**ABOUT THIS TASK**
In the text on robotics engineers, in which fields or settings does the job-outlook section say robotics may become more accepted?

What is a Robotics Engineer?
A robotics engineer is a technical designer tasked with creating robotic systems in many different industries and environments. Such systems are designed to assist or replace human effort to make workplaces safer and/or more efficient. Robotic systems are also employed in homes, places of education, in warfare, search and rescue, and many other environments. A robotics engineer will design robots needed to solve problems in these environments and some engineers will also participate in the assembly and manufacture of the machines they have designed.
What does a Robotics Engineer do?
A robotics engineer will use research to determine the exact make-up of a particular robot to address the problems it is being created to solve. Robots are complex software/hardware systems that require an interdisciplinary approach to design, build, configure and test. Software systems have to be designed or modified from existing designs and integrated into hardware that will be functional and economical. So part of the job of a robotics engineer will be evaluating prototypes they have created in terms of function, cost estimations, and other design calculations that need to be made to produce an economical and functional system.
This can be a dynamic job with time at the computer doing research, writing papers, and sketching design ideas, to time in the lab creating components, models, prototypes and testing those experiments. Much of this work will be done in teams, with budgets and deadlines and a combination of structured and unstructured work.
What is the job outlook for a Robotics Engineer?
There is expected to be continued growth for robotics engineering positions. The U.S. Bureau of Labor Statistics (BLS), say that the mechanical engineering field, which includes robotics engineers, will average 5% employment growth between 2014 to 2024. O*Net Online reports growth rate of 5-9% for robotics engineers https://www.onetonline.org/link/details/17-2199.08 . Estimates are difficult to predict in such a new field where robotics could potentially flood many industries, quite apart from manufacturing, as the utility of AI and automation become increasingly sophisticated. As robotics become more accepted in medicine, agriculture, the military, and in domestic settings, we may see the growth rate of this sector increase rapidly.
What does a Robotics Engineer get paid?
As with most mechanical engineering jobs the pay for a robotics engineer is in line with the advanced skills and degrees needed to so such sophisticated work. Depending on the employer, pay rates can be in the $90K-$100K mark at the upper end after some years of experience.
What are the education requirements for a robotics engineer?
To enter the field you will need at least a bachelor’s degree and typically in mechanical engineering. Some may have an undergraduate degree in physical science and mathematics with further postgraduate degrees like a master’s degree in robotics engineering. There are an increasing number of programs now that focus on robotic engineering both at undergraduate and graduate levels.
In your education you will need to gain a knowledge of the practical application of engineering science and technology. Understand design techniques, tools, and principles that you will need to design robots. General knowledge of circuit boards, processors, electronic equipment in general, computer hardware and software applications and programming. Mathematics will also be important. General mechanical knowledge of machines, design principles and repair and maintenance. An understanding of physics, and general production and processing knowledge will also be key in this job.

**AVAILABLE DATA**
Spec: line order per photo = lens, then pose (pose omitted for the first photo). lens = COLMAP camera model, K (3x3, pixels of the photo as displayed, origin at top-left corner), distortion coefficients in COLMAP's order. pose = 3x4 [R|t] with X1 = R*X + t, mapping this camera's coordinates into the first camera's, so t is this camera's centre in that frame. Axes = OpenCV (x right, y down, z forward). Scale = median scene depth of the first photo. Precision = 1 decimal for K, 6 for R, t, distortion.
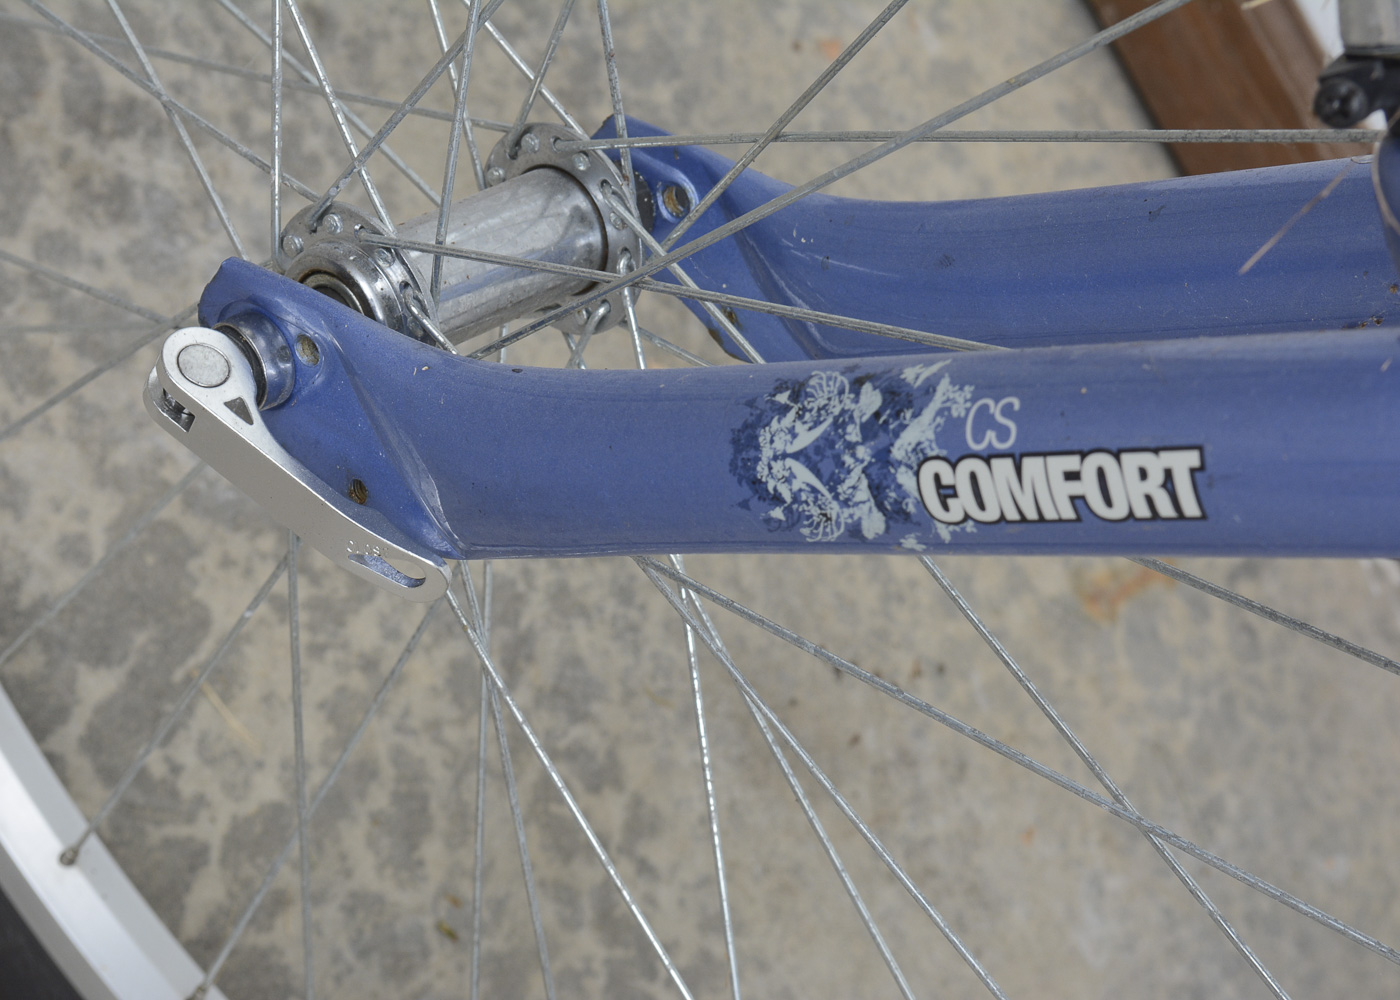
lens RADIAL K [[2914.5, 0, 698.3], [0, 2914.5, 500.2], [0, 0, 1]] dist [0.010223, 0.000000]
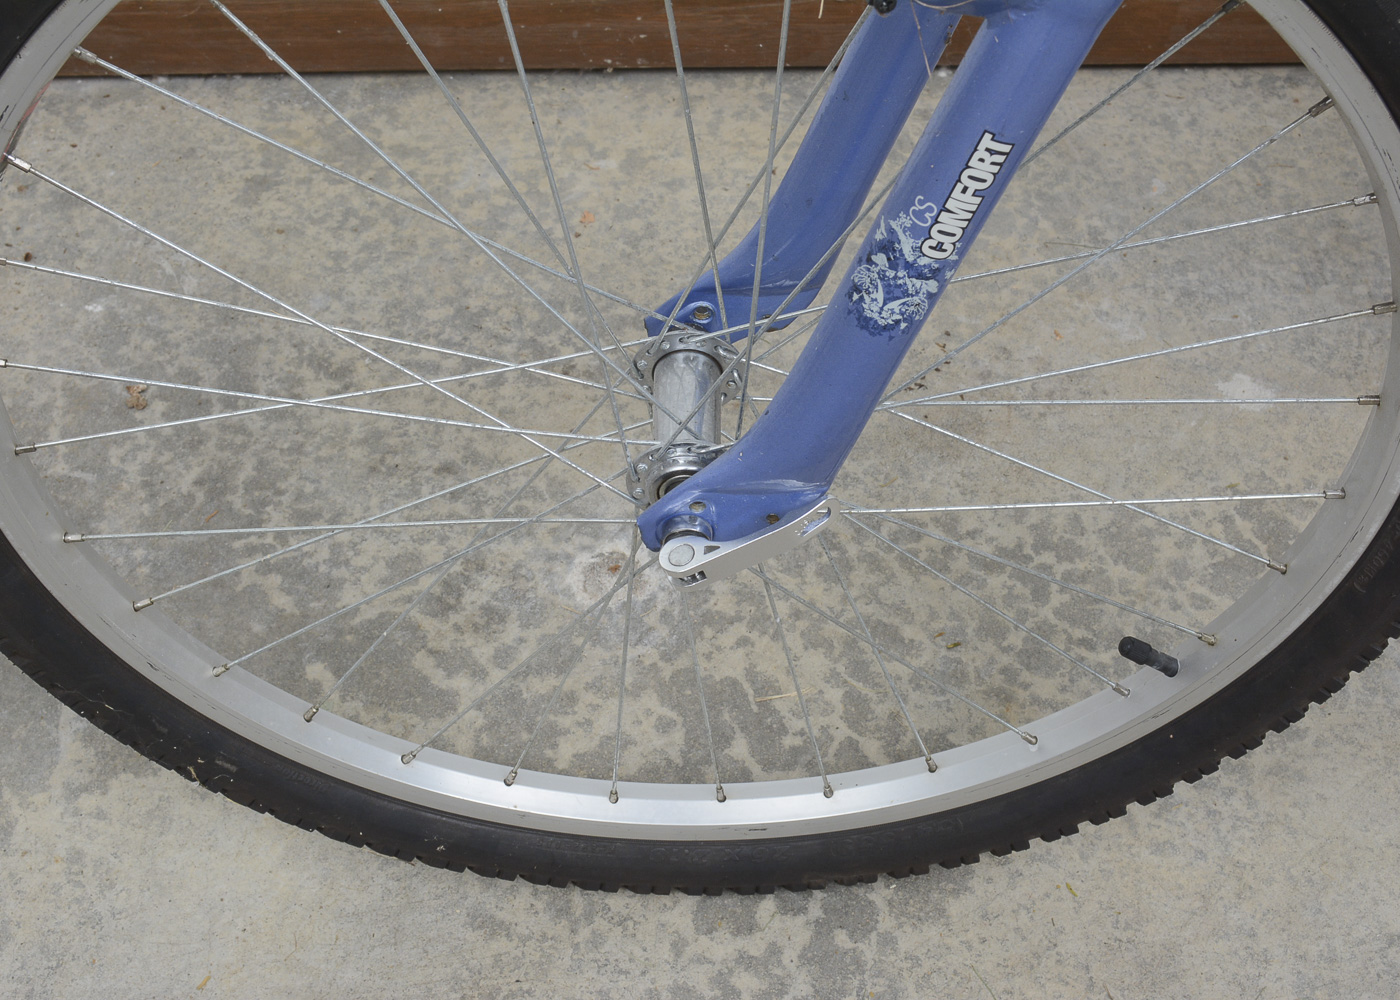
lens RADIAL K [[2051.0, 0, 701.2], [0, 2051.0, 497.5], [0, 0, 1]] dist [-0.055008, 0.000000]
pose [[0.476614, -0.879053, -0.010217, -0.113926], [0.879111, 0.476558, 0.007457, -0.063142], [-0.001686, -0.012536, 0.999920, -0.393349]]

**ANSWER BOX**
Medicine, agriculture, the military, and domestic settings.